→ Série de tâches:
(a) Relève toutes les personnes désignées par leur nom dans le texte sur l'alpinisme.
(b) Poursuis le texte sur l'alpinisme en reprenant juste après sa dernière phrase.

→ Texte du document:
-*-
De Pierre Alain à Robert Paragot, la région parisienne a souvent engendré de grands alpinistes. A 27 ans, avec déjà des très belles réalisations à son actif, Hélias Millerioux s’inscrit dans cette lignée. Original et attachant, doté d’un moral à toute épreuve, celui que l’on surnommait « le kurde » dans les équipes jeunes FFME fait partie de la nouvelle génération des jeunes alpinistes français, attachés au style alpin (parce que « on ne saurait pas comment s’y prendre avec des cordes fixes ! »), attirés par les belles lignes plus que par les chiffres et privilégiant avant tout l’amitié dans leurs projets de montagne.

Raconte-nous comment un parisien avec un nom de héros grec arrive à l’alpinisme…?

J’ai commencé gamin en faisant de la randonnée avec mes parents. Chaque été, on partait en vacances à la montagne. On n’y connaissait rien aux techniques de l’alpinisme et on s’arrêtait toujours au pied des glaciers. Quelque part c’était à la fois très frustrant mais aussi très intriguant. Je regardais les alpinistes qui continuaient plus haut, avec leur matériel… Puis un été, j’avais 11 ans, mon père a loué du matériel et on a fait notre première « course » : le col du Borgne. Il fallait passer sur un petit glacier (je ne suis pas sûr qu’il existe encore !). C’était fabuleux. Bon, on était en short et je me rappelle encore que j’étais encordé sur le porte-matériel du baudrier…


Comment le Guide de Haute Montagne que tu es devenu, jugerait cette situation ?
-*-
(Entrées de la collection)
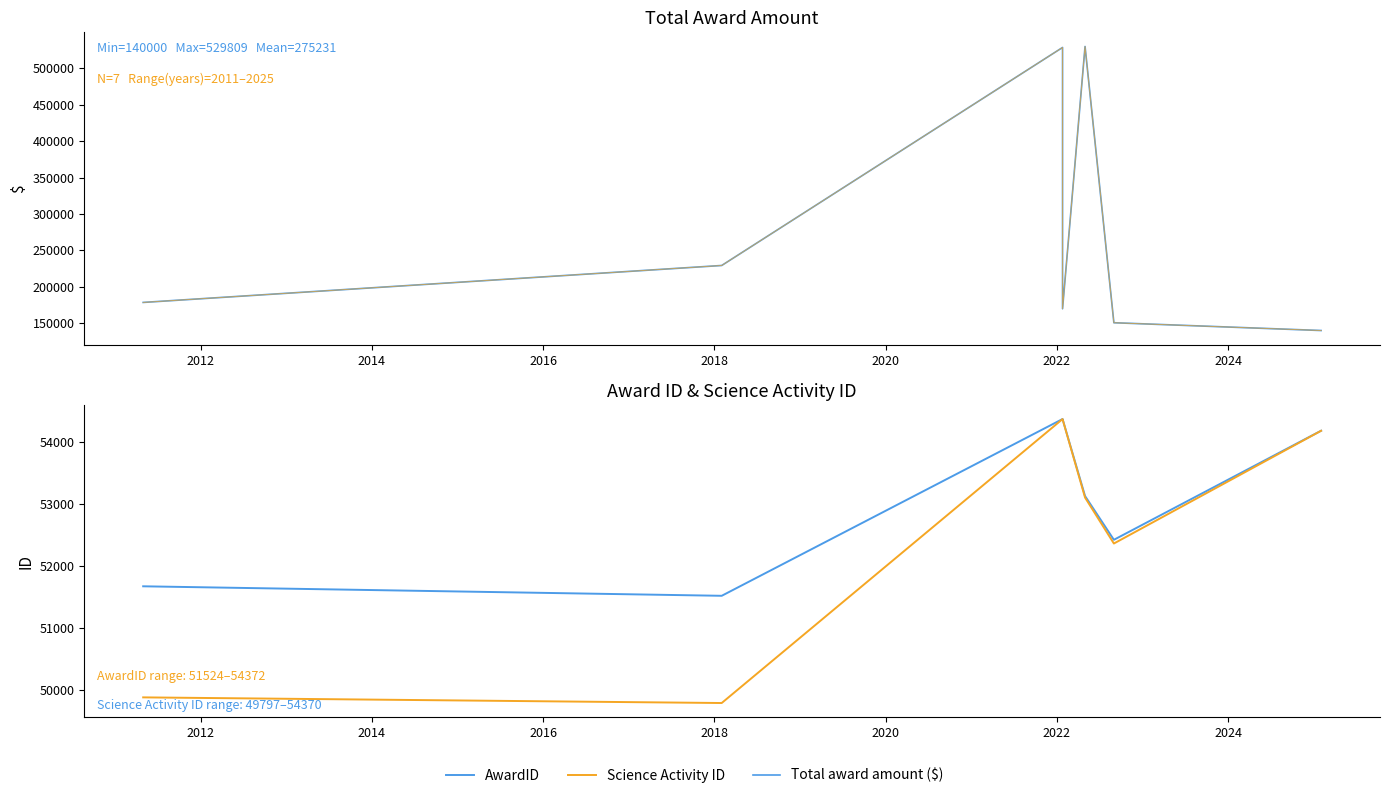

Is the value of AwardID at 2016 greater than the value of Total award amount ($) at 2020?

No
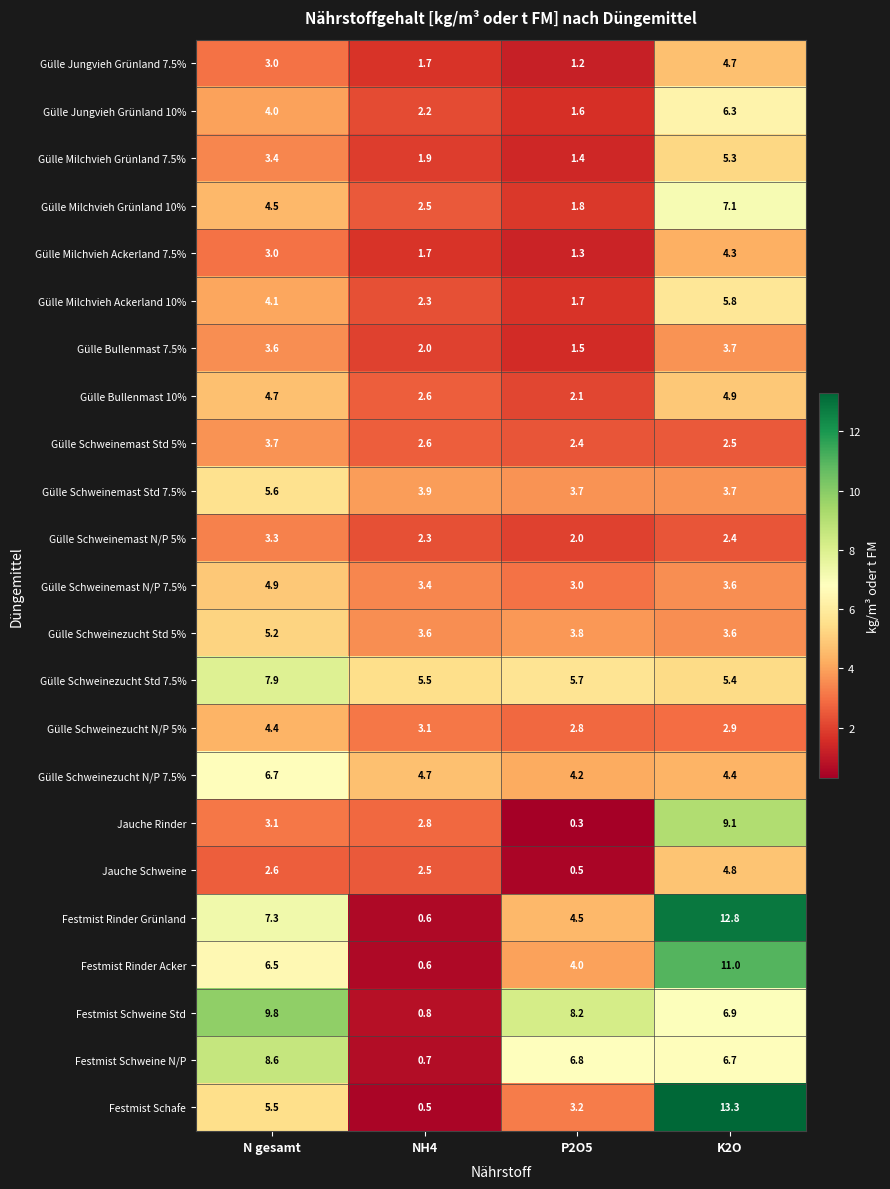

At which category is the sum across all series the highest?

K2O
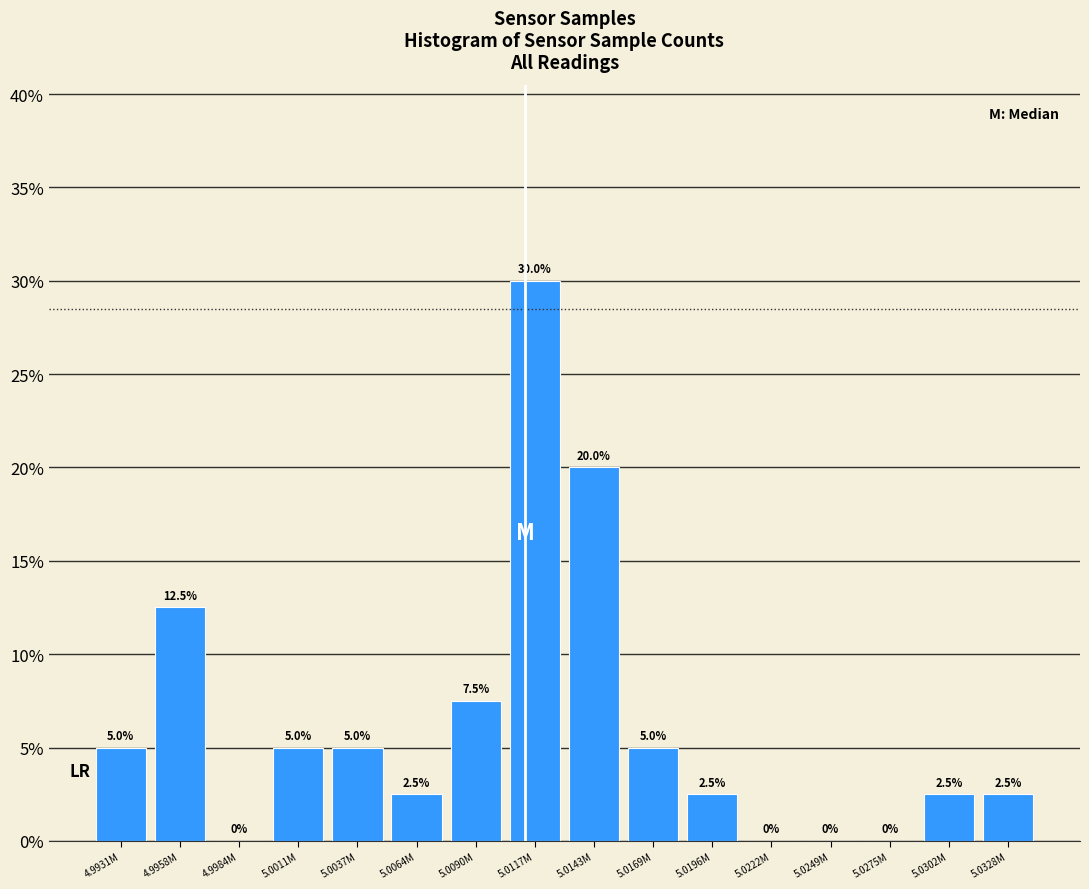

Reading left to right, list all the values displayed in this chart.

4.9931M=5.0	4.9958M=12.5	4.9984M=0.0	5.0011M=5.0	5.0037M=5.0	5.0064M=2.5	5.0090M=7.5	5.0117M=30.0	5.0143M=20.0	5.0169M=5.0	5.0196M=2.5	5.0222M=0.0	5.0249M=0.0	5.0275M=0.0	5.0302M=2.5	5.0328M=2.5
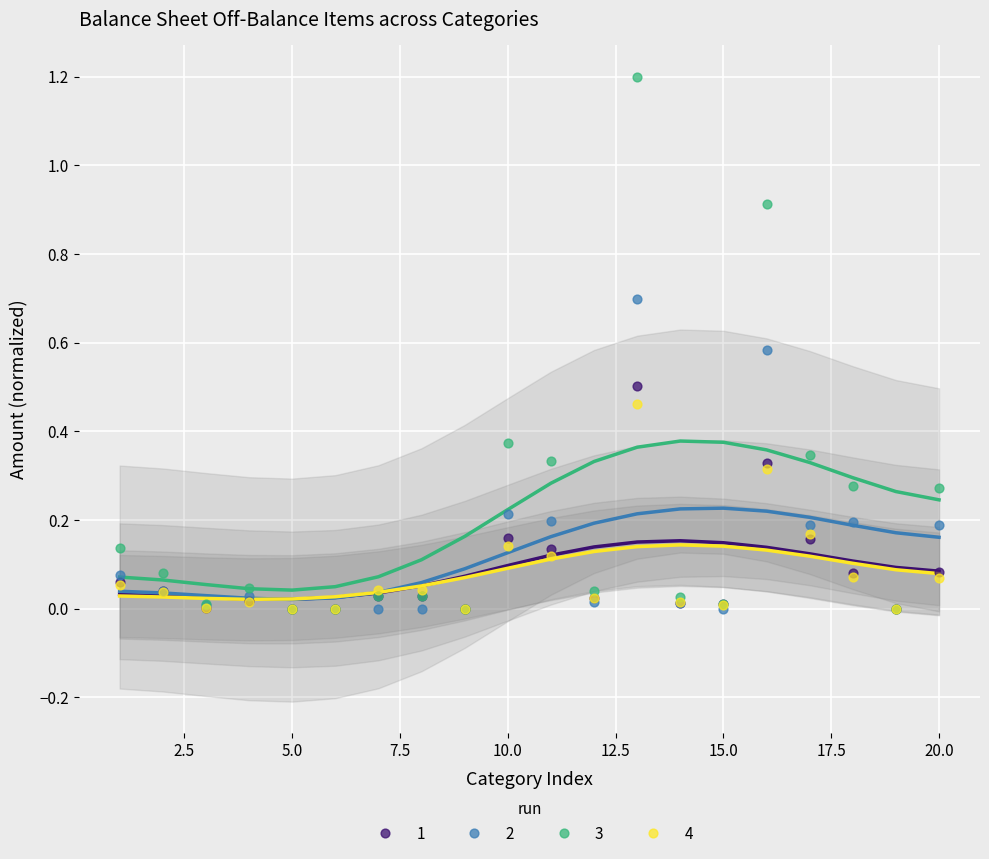

Which series has the largest Y range (max minus min)?

3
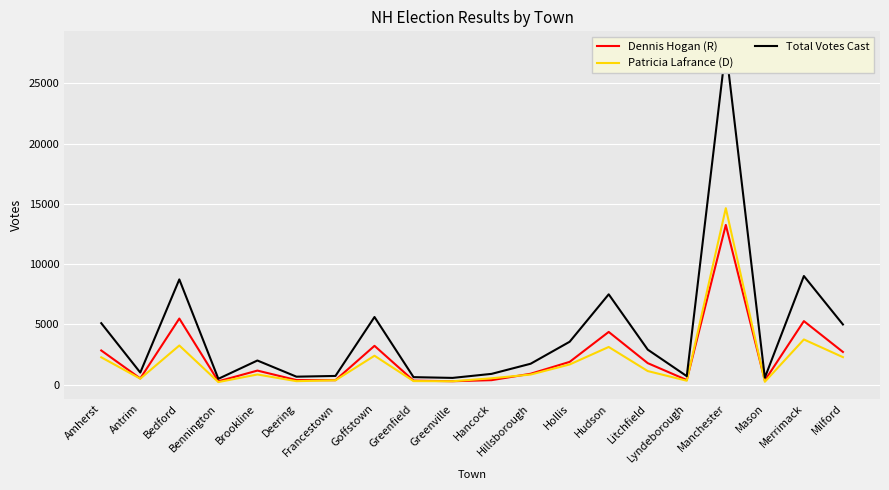

Does the chart display data point markers on the line(s)?

No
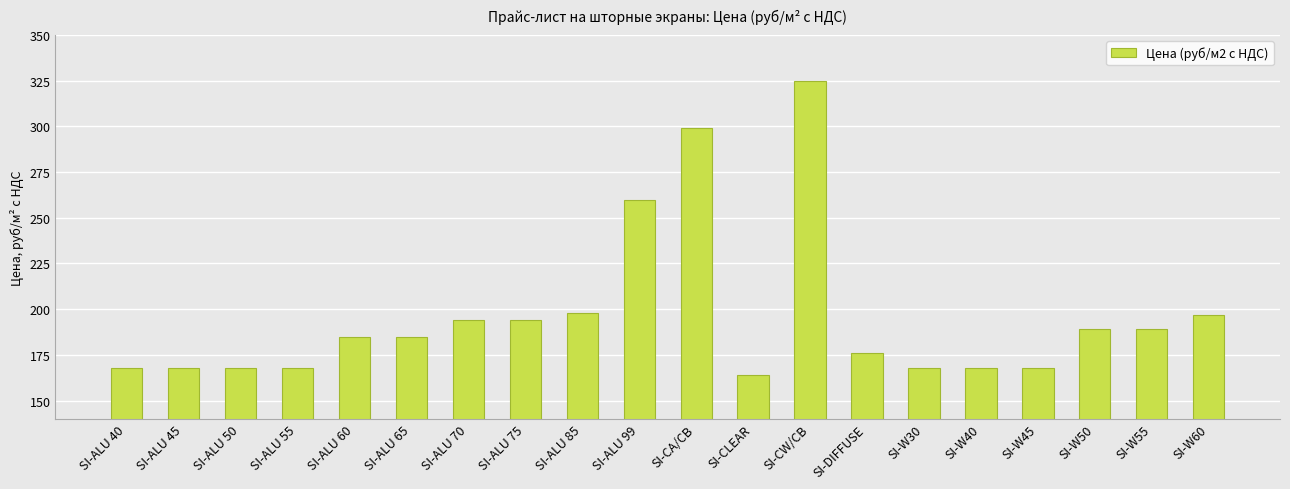

What position from the left is SI-W50?

18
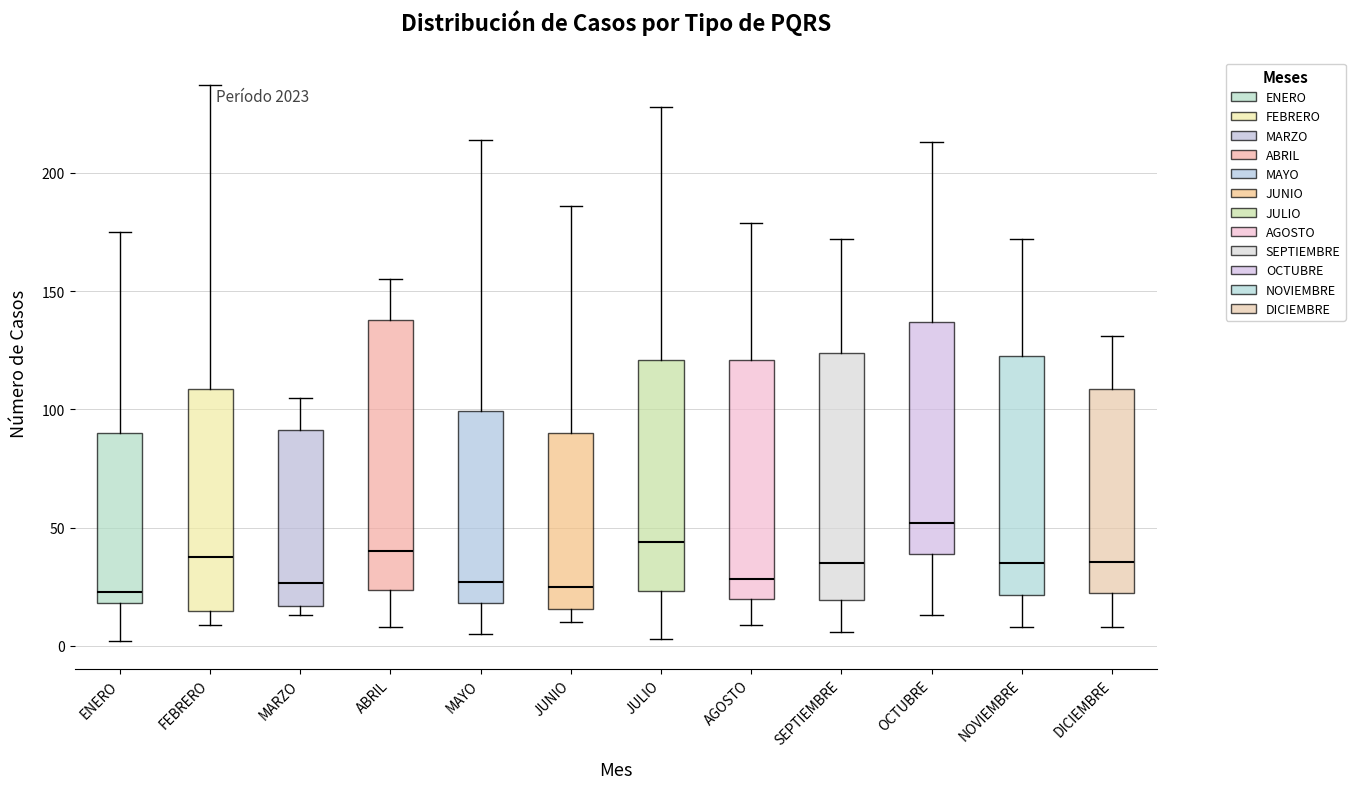

Reading left to right, read every box against the y-axis: the position of its median line, the range the box covers, and the ends of its whiskers. The values are not printed on the chart, so give them approximately, as read against the axis.

ENERO: median 25, box 20 to 90, whiskers 0 to 175
FEBRERO: median 40, box 15 to 110, whiskers 10 to 235
MARZO: median 25, box 15 to 90, whiskers 15 (just below the box's lower edge) to 105
ABRIL: median 40, box 25 to 140, whiskers 10 to 155
MAYO: median 25, box 20 to 100, whiskers 5 to 215
JUNIO: median 25, box 15 to 90, whiskers 10 to 185
JULIO: median 45, box 25 to 120, whiskers 5 to 230
AGOSTO: median 30, box 20 to 120, whiskers 10 to 180
SEPTIEMBRE: median 35, box 20 to 125, whiskers 5 to 170
OCTUBRE: median 50, box 40 to 135, whiskers 15 to 215
NOVIEMBRE: median 35, box 20 to 125, whiskers 10 to 170
DICIEMBRE: median 35, box 20 to 110, whiskers 10 to 130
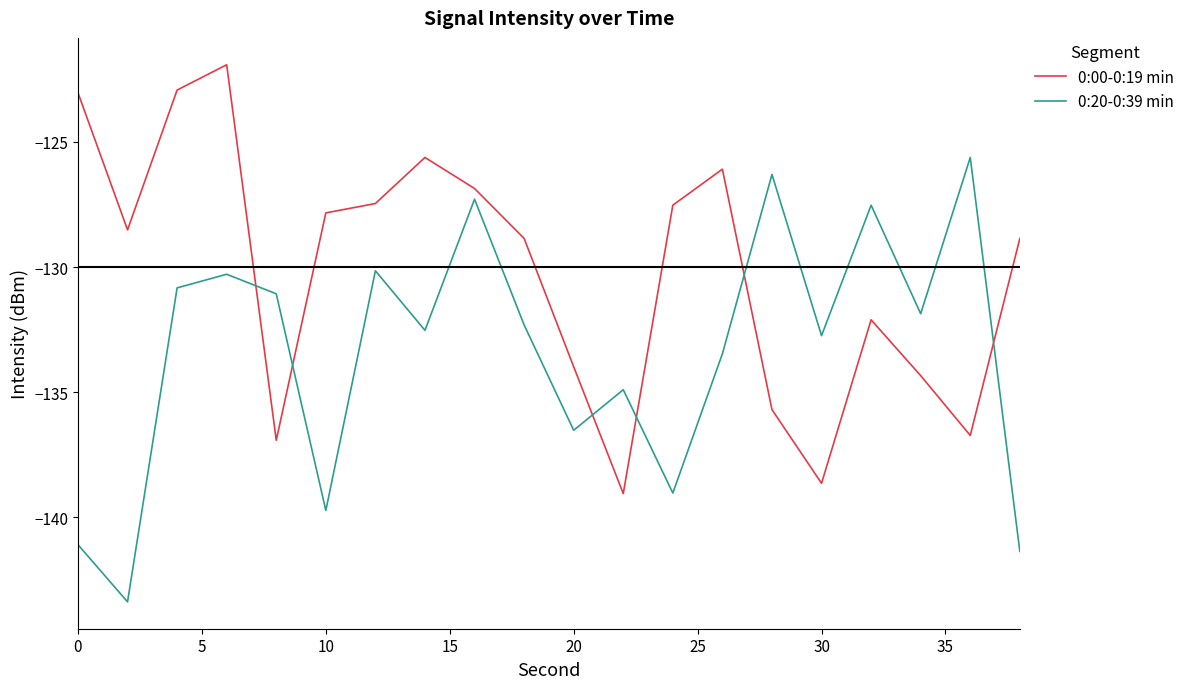

List the series in order of their overall mean, highest first.

0:00-0:19 min, 0:20-0:39 min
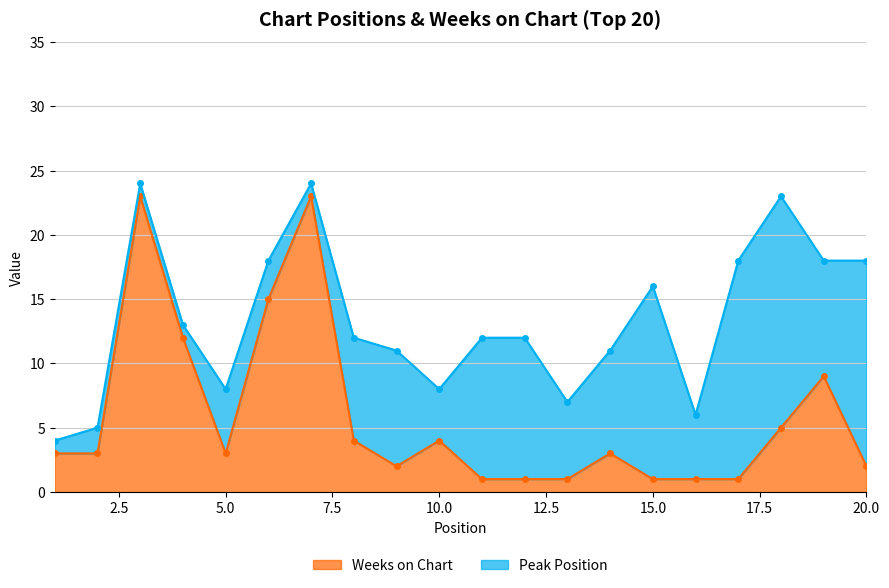

List the labels in order of value, largest first.

3, 7, 6, 4, 19, 18, 8, 10, 1, 2, 5, 14, 9, 20, 11, 12, 13, 15, 16, 17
-*-
→ Réponses fournies:
(a) Pierre Alain, Robert Paragot, Hélias Millerioux

(b)
Je verrais ça maintenant, je serais outré ! Un père qui emmène son gamin sur un glacier, comme ça sans rien n’y connaître... Mais bon, à l’époque, sans être pauvre, on ne roulait pas vraiment sur l’or. Je suis originaire d’un milieu populaire et se payer un guide pour faire de la montagne c’était juste inimaginable… Chaque année, pourtant on est retourné faire une course par nos propres moyens. J’apprenais les techniques dans un livre et en avant !... Un été, j’ai rencontré un guide qui m’a expliqué qu’en venant de Paris, si je voulais progresser en montagne, il fallait que je fasse de l’escalade. A chaque rentrée scolaire, je tannais donc ma mère pour qu’elle m’inscrive à un club d’escalade. A l’époque, sur Paris, il n’y avait que des salles privées, donc trop chères. Et les clubs dont nous avions entendu parlé étaient tous en banlieue. Ma mère ne voulait pas que je prenne le RER. Le problème était réglé… Et puis finalement, un jour on a appris l’existence d’un mur dans le XIIIème arrondissement avec un club (Grimpe Paris 13, affilié à l’époque à la FFME et à la FSGT). Il y avait une très bonne dynamique, à la fois sur l’escalade et sur l’alpinisme. Chaque été, on faisait un stage dans les Alpes. C’est comme ça que j’ai pu commencer à vraiment pratiquer.


En 2009, tu as intégré l’Équipe Nationale d’Alpinisme Masculine (ENAM). Qu’en as tu retiré ?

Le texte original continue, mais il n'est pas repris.